« (…) les enfants qui ont été tués à Masisi au moment où ils passaient leurs examens. Je trouve ça terrible et inacceptable.
Qu’on puisse prendre le risque d’être dans des zones difficiles et
d’essayer – et ce n’est pas facile – d’aller passer des examens, de payer pour ça, et se faire tuer… je trouve que ceux qui ont fait ça sont des criminels, des assassins. Ils n’ont aucune légitimité, aucune crédibilité. On n’a aucune légitimité quand on va tuer des enfants qui passent leurs examens », a exprimé sa colère la Représentante spéciale du Secrétaire général de l’ONU, au cours de la conférence de presse donnée le mercredi 02 septembre à Kinshasa.
Leila Zerrougui appelle à l’identification rapide et à la condamnation des responsables de ces tueries.
« Je pense que ces gens, il faut les identifier, il faut les ramener devant
la justice et ils doivent rendre compte, parce qu’on n’a aucune légitimité pour aller tuer des enfants.
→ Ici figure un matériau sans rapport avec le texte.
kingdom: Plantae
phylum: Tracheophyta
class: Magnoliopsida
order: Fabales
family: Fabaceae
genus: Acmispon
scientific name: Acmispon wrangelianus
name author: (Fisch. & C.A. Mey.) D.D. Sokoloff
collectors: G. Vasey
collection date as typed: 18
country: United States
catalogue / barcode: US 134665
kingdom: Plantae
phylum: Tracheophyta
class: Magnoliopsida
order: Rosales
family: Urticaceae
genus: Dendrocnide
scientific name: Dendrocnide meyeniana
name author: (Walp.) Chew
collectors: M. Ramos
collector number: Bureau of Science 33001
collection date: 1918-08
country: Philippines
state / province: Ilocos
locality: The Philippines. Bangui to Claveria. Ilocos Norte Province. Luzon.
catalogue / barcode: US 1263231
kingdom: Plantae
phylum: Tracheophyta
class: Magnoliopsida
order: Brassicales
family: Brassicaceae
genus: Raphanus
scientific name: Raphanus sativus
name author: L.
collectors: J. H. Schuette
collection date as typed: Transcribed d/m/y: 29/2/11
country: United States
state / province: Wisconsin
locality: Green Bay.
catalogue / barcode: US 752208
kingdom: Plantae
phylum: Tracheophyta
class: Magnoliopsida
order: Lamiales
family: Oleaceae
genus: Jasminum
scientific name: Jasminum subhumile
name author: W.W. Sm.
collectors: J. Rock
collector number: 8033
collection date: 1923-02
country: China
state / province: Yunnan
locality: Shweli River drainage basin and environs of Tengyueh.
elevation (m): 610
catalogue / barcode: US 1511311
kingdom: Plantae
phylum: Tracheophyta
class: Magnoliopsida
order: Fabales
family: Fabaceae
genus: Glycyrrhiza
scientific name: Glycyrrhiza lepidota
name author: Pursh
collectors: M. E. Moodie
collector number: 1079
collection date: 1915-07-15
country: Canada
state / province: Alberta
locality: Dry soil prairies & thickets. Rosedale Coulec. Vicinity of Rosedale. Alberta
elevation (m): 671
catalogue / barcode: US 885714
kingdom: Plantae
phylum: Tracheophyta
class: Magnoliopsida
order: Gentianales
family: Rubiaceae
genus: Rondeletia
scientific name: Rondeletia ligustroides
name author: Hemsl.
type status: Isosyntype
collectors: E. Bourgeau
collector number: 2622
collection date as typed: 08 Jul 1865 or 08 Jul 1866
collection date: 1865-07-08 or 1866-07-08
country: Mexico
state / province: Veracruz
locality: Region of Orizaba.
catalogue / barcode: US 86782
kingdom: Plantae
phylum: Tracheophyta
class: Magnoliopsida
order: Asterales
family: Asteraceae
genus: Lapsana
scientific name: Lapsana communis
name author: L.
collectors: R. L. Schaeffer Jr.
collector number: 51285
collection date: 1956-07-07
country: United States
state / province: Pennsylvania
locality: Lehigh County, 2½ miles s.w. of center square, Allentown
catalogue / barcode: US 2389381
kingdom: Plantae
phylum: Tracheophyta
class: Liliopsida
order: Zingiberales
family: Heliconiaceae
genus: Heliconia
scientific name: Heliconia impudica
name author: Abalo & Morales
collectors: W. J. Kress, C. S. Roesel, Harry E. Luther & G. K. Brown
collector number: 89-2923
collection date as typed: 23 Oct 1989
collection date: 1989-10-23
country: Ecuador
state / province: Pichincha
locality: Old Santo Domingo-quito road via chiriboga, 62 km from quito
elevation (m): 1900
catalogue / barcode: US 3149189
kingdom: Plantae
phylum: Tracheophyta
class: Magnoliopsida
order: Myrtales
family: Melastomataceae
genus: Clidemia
Déjà, pour pouvoir passer ces examens, c’est un parcours du combattant, et le jour où les gens peuvent se préparer pour construire leur avenir, ils se font tuer…
J’espère qu’on identifiera les criminels et qu’on les jugera parce que
c’est bien évidemment inacceptable
mais ça n’a aussi aucune légitimité. Comment on prétend prendre les armes
pour défendre une
communauté et on va tuer des enfants ou les empêcher de passer des examens ? », s’est-elle interrogée avec grand étonnement.
Pour rappel, au total 2 élèves finalistes du primaire ont été tués le 27 août dernier dans le territoire de Masisi, au Nord-Kivu. Le lundi 31 septembre, soit cinq (5) jours après, une autre attaque de ce genre a été signalée dans la province de Haut-Uélé. L’attaque a visé une trentaine de finalistes du secondaire qui se rendaient au centre de l’examen.